O lado positivo desta quase evidência é que nos permite ouvir com maior alívio as palavras de Chen Guangzhong, catedrático continental e coordenador da equipa de peritos seus compatriotas convidados, quando garante que não há qualquer intenção de se impor o direito da China no território. Tanto que, segundo ele, foram igualmente analisadas as legislações alemã, francesa e portuguesa, incluindo as reformas do ano transacto ao Códigos Penal e Processual Penal do nosso país.
Pergunto-me é se a UCT – cuja escolha por um organismo governamental, em detrimento da universidade pública, me parece francamente questionável – não irá aproveitar a oportunidade para dar umas “alfinetadas” na sua rival académica e na AAM, que tantos dissabores lhe tem causado. E aí, ainda que livres de eventuais impulsos nacionalistas que poderiam ferir de morte a matriz portuguesa do direito penal e processual penal de Macau – um dos mais nobres legados que aqui deixámos –, continuamos na contingência de o GRJ vir a fazer orelhas moucas aos contributos que os operadores do direito local integrados na AAM e os pensadores deste direito inseridos na UM poderiam emprestar a este importantíssimo processo legislativo.
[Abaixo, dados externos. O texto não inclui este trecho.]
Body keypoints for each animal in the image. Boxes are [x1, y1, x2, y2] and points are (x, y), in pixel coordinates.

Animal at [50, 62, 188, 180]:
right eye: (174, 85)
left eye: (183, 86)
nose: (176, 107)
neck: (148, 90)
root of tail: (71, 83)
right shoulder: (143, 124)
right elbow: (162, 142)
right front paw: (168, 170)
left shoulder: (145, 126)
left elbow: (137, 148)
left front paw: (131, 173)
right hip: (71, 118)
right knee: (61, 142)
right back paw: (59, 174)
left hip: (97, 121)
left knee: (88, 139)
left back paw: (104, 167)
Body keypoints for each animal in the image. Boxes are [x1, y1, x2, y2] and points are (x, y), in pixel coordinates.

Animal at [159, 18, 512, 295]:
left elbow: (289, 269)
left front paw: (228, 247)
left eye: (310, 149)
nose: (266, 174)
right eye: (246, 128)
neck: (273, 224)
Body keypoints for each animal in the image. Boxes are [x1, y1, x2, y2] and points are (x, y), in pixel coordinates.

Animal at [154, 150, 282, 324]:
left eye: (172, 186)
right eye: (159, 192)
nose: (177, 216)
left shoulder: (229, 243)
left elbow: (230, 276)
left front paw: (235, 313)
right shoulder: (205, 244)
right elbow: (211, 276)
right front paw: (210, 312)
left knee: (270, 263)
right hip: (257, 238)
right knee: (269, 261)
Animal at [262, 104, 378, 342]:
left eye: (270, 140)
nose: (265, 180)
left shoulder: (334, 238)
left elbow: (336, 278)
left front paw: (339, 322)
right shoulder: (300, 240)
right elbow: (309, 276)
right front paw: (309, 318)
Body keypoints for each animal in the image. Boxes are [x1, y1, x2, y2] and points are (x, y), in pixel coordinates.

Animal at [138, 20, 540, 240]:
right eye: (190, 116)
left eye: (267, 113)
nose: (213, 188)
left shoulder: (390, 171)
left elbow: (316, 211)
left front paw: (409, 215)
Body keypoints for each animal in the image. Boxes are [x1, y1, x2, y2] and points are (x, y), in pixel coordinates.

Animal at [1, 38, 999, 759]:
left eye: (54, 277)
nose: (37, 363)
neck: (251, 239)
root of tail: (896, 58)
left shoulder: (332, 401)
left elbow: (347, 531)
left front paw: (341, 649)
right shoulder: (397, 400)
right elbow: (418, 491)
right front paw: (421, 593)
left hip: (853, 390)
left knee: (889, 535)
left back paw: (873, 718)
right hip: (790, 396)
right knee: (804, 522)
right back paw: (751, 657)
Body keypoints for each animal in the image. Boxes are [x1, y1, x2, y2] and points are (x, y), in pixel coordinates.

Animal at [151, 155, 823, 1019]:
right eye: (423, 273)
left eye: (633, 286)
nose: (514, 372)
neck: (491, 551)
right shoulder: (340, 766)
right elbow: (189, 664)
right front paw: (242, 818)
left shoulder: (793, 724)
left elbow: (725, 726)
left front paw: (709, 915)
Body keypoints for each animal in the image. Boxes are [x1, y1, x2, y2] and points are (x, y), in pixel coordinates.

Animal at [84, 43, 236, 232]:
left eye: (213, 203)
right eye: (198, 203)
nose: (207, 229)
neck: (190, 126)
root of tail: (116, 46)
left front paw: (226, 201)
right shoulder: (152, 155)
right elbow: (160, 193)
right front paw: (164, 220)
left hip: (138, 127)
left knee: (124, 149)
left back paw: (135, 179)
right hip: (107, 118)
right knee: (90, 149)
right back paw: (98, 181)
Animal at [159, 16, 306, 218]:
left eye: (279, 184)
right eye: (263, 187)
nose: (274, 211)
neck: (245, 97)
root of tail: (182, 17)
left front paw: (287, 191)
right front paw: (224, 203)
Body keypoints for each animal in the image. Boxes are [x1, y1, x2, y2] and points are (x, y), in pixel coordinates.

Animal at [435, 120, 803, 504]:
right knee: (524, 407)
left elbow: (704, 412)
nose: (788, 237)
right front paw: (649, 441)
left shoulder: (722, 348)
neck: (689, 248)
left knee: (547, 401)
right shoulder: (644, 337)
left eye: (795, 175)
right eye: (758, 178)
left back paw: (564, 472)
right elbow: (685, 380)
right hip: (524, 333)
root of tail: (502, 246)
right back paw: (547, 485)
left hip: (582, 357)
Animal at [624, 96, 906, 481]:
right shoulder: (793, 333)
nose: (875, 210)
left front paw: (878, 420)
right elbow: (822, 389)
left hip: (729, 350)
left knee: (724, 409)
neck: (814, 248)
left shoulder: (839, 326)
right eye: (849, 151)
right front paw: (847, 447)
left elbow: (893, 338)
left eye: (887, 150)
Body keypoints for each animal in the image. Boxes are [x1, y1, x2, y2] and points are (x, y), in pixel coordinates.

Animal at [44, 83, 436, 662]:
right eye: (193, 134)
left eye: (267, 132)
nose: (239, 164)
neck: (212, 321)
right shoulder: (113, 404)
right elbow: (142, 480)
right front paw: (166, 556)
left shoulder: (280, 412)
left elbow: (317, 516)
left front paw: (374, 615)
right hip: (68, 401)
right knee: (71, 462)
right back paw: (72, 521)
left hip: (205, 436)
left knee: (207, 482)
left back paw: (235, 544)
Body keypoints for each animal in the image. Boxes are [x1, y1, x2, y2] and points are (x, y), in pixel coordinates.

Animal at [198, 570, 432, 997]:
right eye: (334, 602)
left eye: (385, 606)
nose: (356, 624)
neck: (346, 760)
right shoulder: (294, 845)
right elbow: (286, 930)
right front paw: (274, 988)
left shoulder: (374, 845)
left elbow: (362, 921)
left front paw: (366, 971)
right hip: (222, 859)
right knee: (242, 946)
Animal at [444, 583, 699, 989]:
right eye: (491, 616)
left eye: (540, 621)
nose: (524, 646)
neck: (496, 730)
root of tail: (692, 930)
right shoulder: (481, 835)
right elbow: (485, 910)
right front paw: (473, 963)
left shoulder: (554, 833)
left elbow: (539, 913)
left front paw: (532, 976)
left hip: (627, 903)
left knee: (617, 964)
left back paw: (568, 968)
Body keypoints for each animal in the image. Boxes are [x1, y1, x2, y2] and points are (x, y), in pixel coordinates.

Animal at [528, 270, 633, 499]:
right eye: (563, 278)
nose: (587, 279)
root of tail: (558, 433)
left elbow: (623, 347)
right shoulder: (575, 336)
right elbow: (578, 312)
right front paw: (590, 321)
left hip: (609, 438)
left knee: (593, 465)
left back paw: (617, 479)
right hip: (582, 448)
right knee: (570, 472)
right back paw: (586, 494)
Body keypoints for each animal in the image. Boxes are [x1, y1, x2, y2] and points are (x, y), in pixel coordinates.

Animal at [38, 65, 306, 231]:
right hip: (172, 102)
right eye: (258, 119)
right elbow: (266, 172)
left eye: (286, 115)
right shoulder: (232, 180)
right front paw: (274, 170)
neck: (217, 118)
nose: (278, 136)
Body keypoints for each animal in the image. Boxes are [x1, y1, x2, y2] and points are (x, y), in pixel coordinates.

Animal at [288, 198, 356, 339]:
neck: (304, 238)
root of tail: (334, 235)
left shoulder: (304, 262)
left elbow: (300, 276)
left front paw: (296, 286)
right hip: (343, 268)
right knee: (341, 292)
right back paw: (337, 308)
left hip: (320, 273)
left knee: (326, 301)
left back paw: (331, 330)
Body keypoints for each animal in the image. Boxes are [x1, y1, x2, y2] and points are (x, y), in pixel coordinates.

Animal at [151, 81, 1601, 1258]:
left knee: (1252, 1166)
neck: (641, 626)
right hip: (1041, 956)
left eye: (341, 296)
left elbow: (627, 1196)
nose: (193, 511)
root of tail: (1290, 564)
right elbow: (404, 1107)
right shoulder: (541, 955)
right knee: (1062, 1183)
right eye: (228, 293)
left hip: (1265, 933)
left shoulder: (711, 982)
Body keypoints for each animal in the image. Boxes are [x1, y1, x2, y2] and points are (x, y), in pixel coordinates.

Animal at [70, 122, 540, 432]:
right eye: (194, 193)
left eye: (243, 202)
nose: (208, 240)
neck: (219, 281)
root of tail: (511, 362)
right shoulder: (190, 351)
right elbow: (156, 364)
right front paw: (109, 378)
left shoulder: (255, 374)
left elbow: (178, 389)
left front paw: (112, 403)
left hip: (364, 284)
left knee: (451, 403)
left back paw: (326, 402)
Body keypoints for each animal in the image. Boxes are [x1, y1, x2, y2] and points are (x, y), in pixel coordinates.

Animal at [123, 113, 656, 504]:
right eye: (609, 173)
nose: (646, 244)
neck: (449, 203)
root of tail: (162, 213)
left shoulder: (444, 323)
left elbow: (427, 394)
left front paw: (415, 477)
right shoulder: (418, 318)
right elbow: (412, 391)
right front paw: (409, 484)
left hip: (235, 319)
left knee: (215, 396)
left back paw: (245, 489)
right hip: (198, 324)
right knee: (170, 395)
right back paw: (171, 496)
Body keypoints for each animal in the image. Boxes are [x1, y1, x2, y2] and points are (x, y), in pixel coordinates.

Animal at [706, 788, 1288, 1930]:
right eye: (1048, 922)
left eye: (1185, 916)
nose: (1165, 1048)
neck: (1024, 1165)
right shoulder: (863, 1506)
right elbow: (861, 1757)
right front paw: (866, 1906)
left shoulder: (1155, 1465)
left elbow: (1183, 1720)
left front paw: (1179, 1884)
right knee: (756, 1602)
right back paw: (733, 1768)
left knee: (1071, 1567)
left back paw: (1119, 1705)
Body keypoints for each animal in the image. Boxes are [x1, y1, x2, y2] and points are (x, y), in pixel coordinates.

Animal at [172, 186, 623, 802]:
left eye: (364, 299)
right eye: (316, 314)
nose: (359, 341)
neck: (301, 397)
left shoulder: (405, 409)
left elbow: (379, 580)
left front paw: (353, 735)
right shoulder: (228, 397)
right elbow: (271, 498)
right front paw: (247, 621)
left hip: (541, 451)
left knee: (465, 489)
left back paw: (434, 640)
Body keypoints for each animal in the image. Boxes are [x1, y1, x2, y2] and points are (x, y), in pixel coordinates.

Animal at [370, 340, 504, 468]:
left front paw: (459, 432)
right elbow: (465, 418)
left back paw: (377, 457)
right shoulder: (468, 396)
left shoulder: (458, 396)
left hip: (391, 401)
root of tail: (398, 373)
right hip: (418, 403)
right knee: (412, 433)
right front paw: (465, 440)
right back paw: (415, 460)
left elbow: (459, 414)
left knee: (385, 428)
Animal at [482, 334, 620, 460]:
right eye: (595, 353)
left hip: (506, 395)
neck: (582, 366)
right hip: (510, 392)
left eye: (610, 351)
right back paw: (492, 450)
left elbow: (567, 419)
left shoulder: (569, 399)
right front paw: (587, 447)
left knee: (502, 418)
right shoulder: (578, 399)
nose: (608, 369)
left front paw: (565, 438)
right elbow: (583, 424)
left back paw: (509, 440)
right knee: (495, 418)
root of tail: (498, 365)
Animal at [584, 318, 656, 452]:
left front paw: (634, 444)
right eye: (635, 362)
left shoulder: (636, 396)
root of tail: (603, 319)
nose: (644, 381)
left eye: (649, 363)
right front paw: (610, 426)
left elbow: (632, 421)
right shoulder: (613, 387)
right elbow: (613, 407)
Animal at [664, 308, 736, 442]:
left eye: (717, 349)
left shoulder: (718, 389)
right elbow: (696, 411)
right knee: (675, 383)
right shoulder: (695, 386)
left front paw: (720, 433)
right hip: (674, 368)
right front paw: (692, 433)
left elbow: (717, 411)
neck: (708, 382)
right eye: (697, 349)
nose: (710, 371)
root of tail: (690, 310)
Os ventos que sopram pedem olhos atentos e sentido crítico apurado: não é só este código; é também a regulamentação do artigo 23.º da Lei Básica – matéria igualmente penal, ainda que com uma carga política muito mais intensa –, é a lei da criminalidade informática – que não deverá demorar muito a ver a luz do dia, a fazer fé em recentes declarações da Secretária para a Administração e Justiça – e é o alargamento dos poderes do Comissariado Contra a Corrupção. Tudo isto num ano em que muito se tem falado na monitorização da Internet, em escutas telefónicas, em detenções de cibernautas e em listas negras de activistas políticos, para impedir a sua entrada no território. Um ano em que ocorreram dois julgamentos conexos de crimes económicos que surpreenderam pela medida das penas de prisão aplicadas (a este respeito, é lapidar a comparação feita pelo jornalista José Carlos Matias no seu blogue O Sínico, em Pesos, Medidas e Proporções). Um ano em que até o Procurador Ho Chio Meng cometeu um enorme lapsus linguae, ao proferir declarações que soaram como uma manifestação de desagrado pela inexistência de pena de morte em Macau, posteriormente esclarecidas em sentido diverso.
Este Governo pode estar bastante fragilizado e em contagem decrescente para as eleições do próximo ano, mas muita água ainda vai correr por estes lados. A proposta de lei da «Proibição da produção, do tráfico e do consumo ilícitos de estupefacientes e de substâncias psicotrópicas», agora em debate na Assembleia Legislativa, dá-nos um cheirinho do rumo que as coisas poderão tomar nos próximos tempos. Muita atenção, pede-se!
Nota: agradeço o lisonjeiro elogio do Bairro do Oriente a esta crónica, assim como os comentários do Exílio de Andarilho (embora me pareça que o meu amigo AG tenha interpretado as minhas palavras num sentido ligeiramente diferente do que eu tinha em mente).